***** TEXT SEGMENT
# Stop Incoming Requests



## Mattio41 (Sep 19, 2016)

I dont know what it would actually be called. On the Uber platform, you can stop new requests. On Lyft, it appears riders are automatically added to your que. The issue I have with that is, I am constantly getting pinged for 20-30 minutes away. If these rides are going to be automatically added, then there is going to be a lot of cancellations. I dont want to do that, but my threshold is 8-10 minutes, after that, it is a no go. been burned to many times either in cancellations, or PAX that are just to lazy to walk 7 blocks. Also, there are certain neighborhoods, I just dont enter.

So, that being said, if I am on a ride, is it possible, to select where rides are not automatically added?


----------



## MSUGrad9902 (Jun 8, 2016)

Glad to see that lyft is the same BS in every market. You can't tell me there isn't a closer driver than 30 mins away.


----------



## lyftuberandhopefullyjuno (Nov 3, 2016)

You can stop new requests by hitting the online button and it will ask you if you want to sign off after this trip.

I use this sometimes if I need a break or in a real crappy area


----------



## Mattio41 (Sep 19, 2016)

lyftuberandhopefullyjuno said:


> You can stop new requests by hitting the online button and it will ask you if you want to sign off after this trip.
> 
> I use this sometimes if I need a break or in a real crappy area


I have not looked, but if you are involved in a trip, you can actually see the Online icon?? And if so, thank you.


----------



## Mattio41 (Sep 19, 2016)

MSUGrad9902 said:


> Glad to see that lyft is the same BS in every market. You can't tell me there isn't a closer driver than 30 mins away.


I am so sick of this... My acceptance rate is almost 0 now. I think a lot of drivers are turning Lyft off now.


----------



## lyftuberandhopefullyjuno (Nov 3, 2016)

Yeah, on top of the screen, where you go online and offline.

Just push that while on a trip and it will ask you if you want to go offline after the current trip


----------



## MSUGrad9902 (Jun 8, 2016)

If they didn't have the incentive and guarantee requirements of 90% acceptance rate it would be fine, but they make it so you must accept them in order to qualify and it's just not right.


----------



## Mattio41 (Sep 19, 2016)

OK, So I admit... I am a whor3... I have both apps running. Where I live and work, sometimes it is not that busy, so I want to increase my chances. But what I dont want, is to have fares automatically added, when I dont know where it is located if I am in the middle of a ride.
**********
→ WORK TASK 1
In the thread on stopping incoming ride requests, what acceptance rate does MSUGrad9902 say drivers need to qualify for incentives and guarantees?
→ WORK TASK 2
Continue the thread on stopping incoming ride requests from the point where it stops.
The listing after this thread is separate material.
***** SUPPLIED INFORMATION
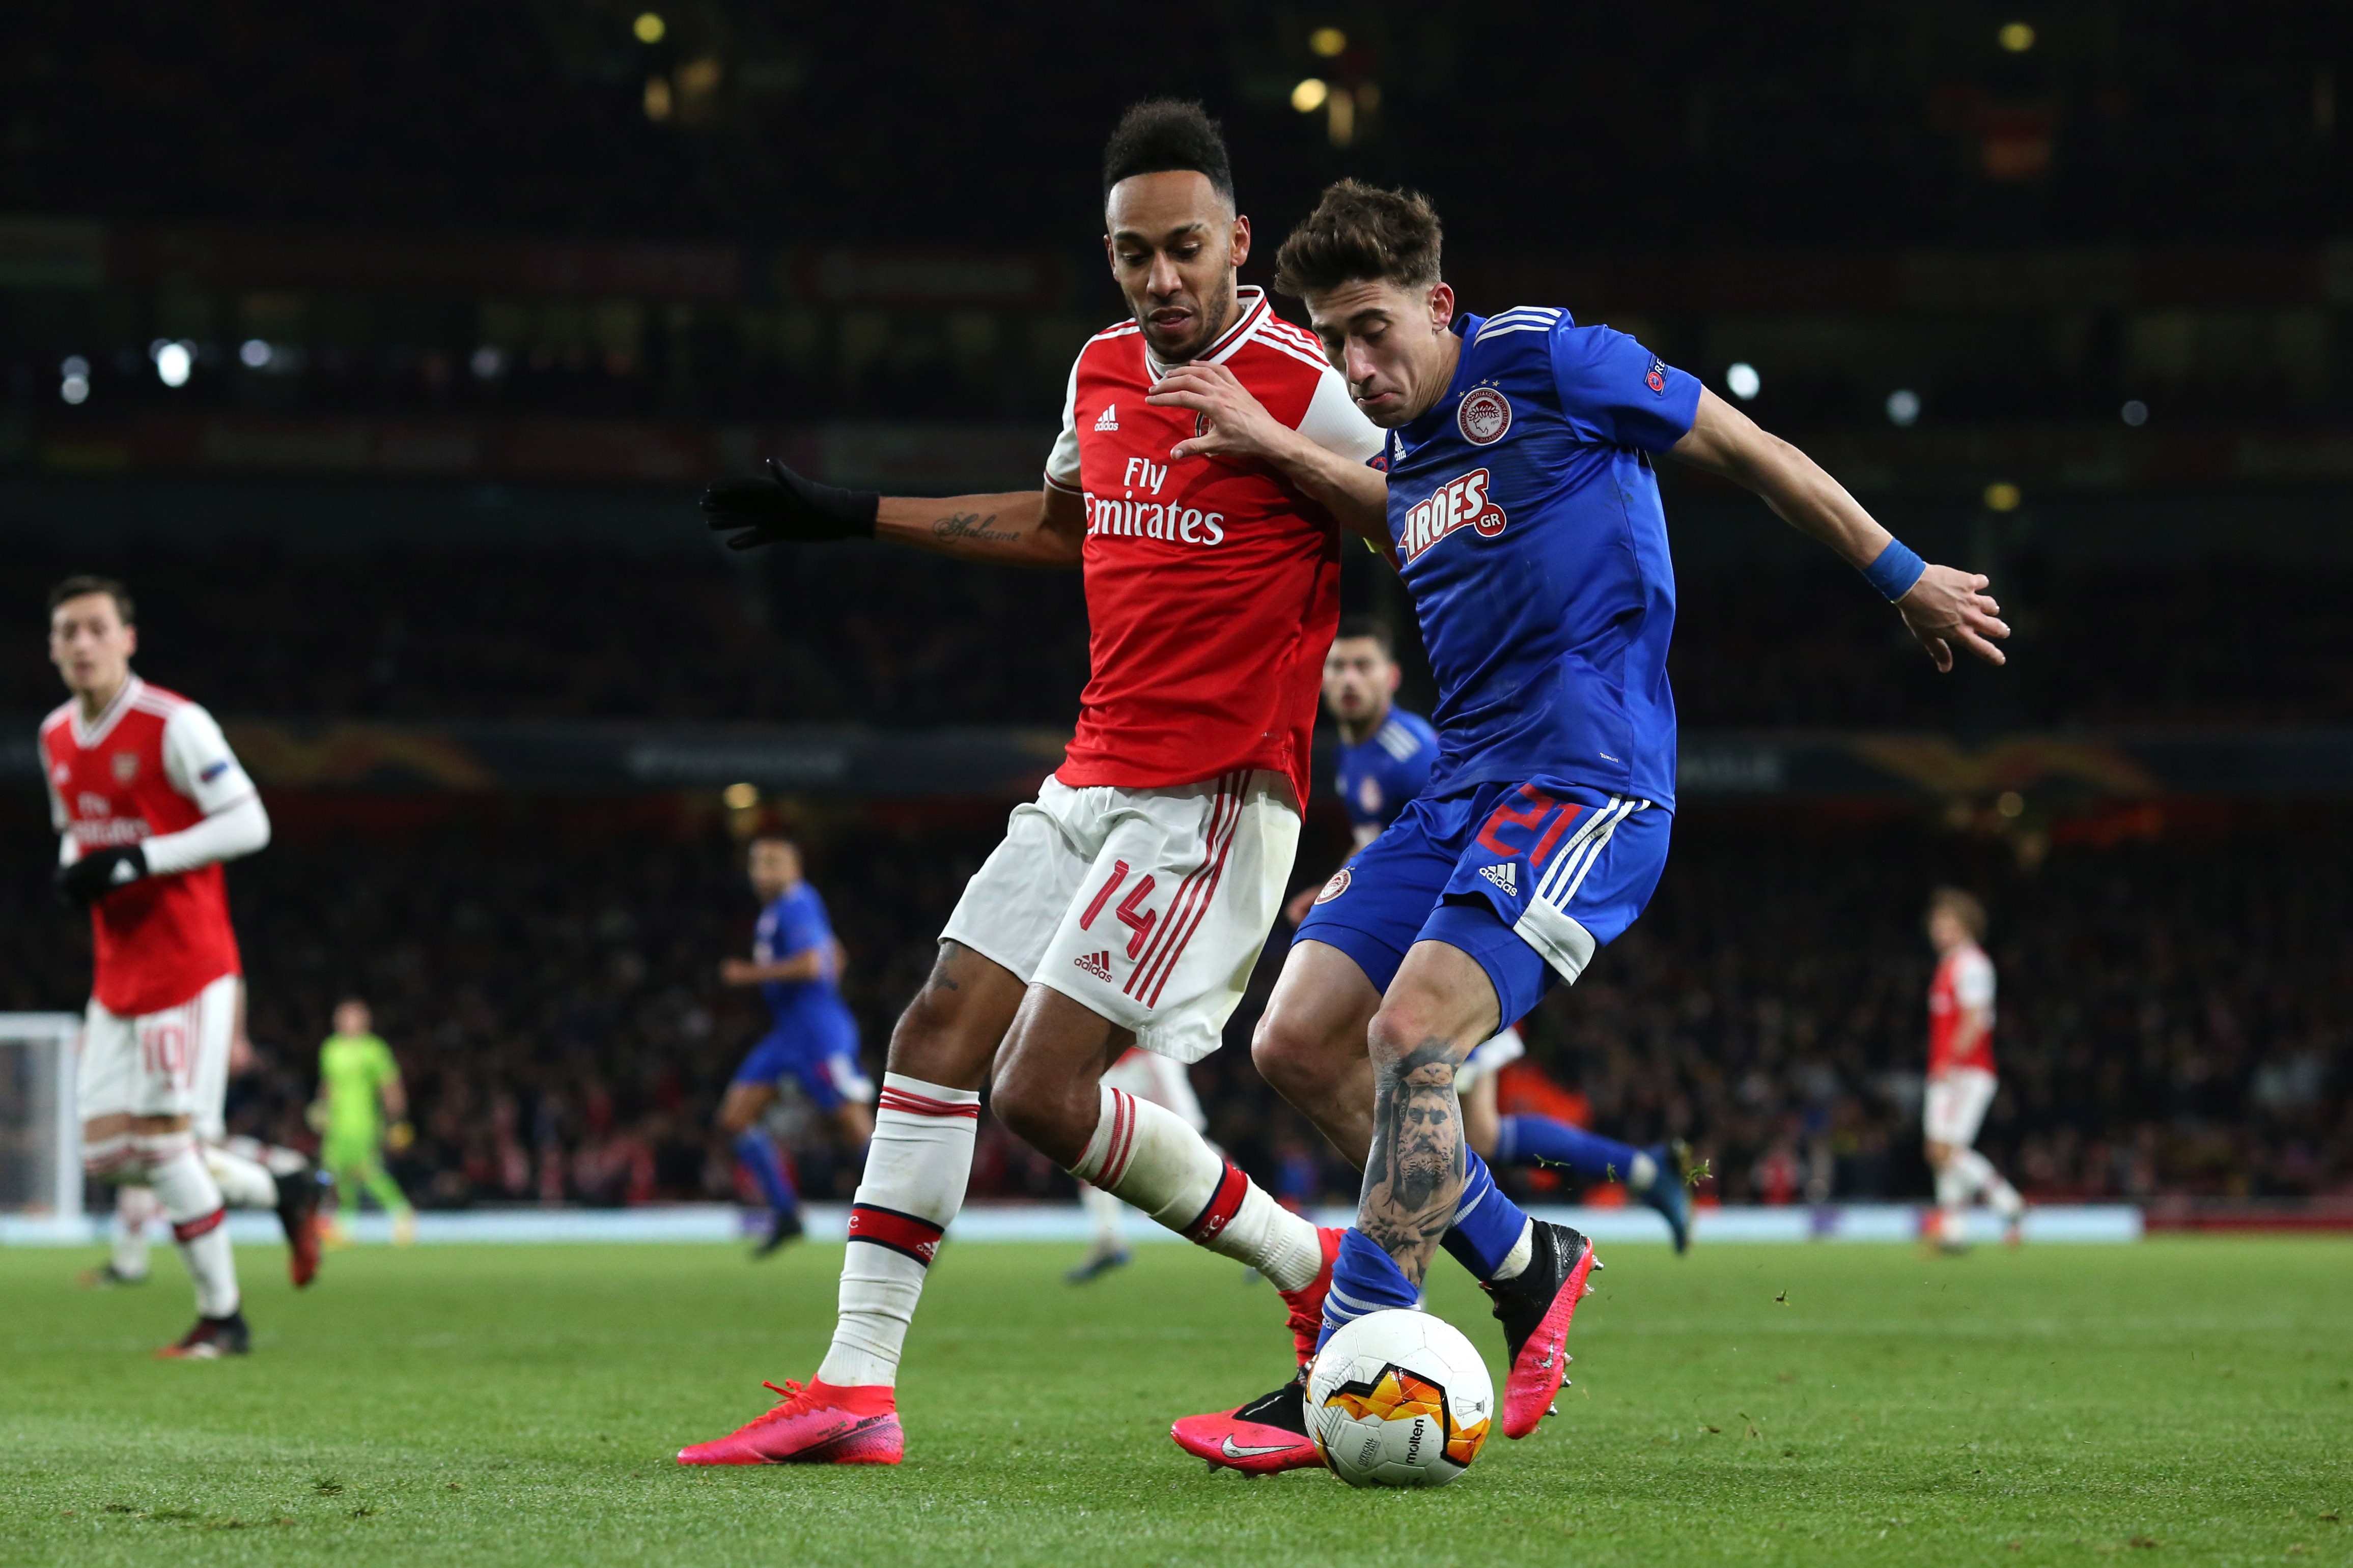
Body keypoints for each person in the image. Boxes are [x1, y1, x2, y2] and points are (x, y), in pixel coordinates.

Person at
**********
→ WRITTEN REPLY 1
90%

→ WRITTEN REPLY 2
----------



## Trump Economics (Jul 29, 2015)

Mattio41 said:


> I dont know what it would actually be called. On the Uber platform, you can stop new requests. On Lyft, it appears riders are automatically added to your que. The issue I have with that is, I am constantly getting pinged for 20-30 minutes away. If these rides are going to be automatically added, then there is going to be a lot of cancellations. I dont want to do that, but my threshold is 8-10 minutes, after that, it is a no go. been burned to many times either in cancellations, or PAX that are just to lazy to walk 7 blocks. Also, there are certain neighborhoods, I just dont enter.
> 
> So, that being said, if I am on a ride, is it possible, to select where rides are not automatically added?


Just hit the "Last Ride" button and you won't get anymore calls after that ride.


----------



## kinicky21 (Sep 17, 2016)

I'm not sure if they fixed something or I had a fluke happen two days ago. Picked up a line and wanted to go home after so hit the online button and set log off after last ride. Ten minutes into driving pax and poof another rider added to my line ride. 

That has never happened before. Anyone else have this happen recently? Wonder if they changed something? This was also my only time using the log off after last ride the whole day.


----------



## Stan07 (Oct 10, 2016)

kinicky21 said:


> Picked up a line and wanted to go home after so hit the online button and set log off after last ride. Ten minutes into driving pax and poof another rider added to my line ride.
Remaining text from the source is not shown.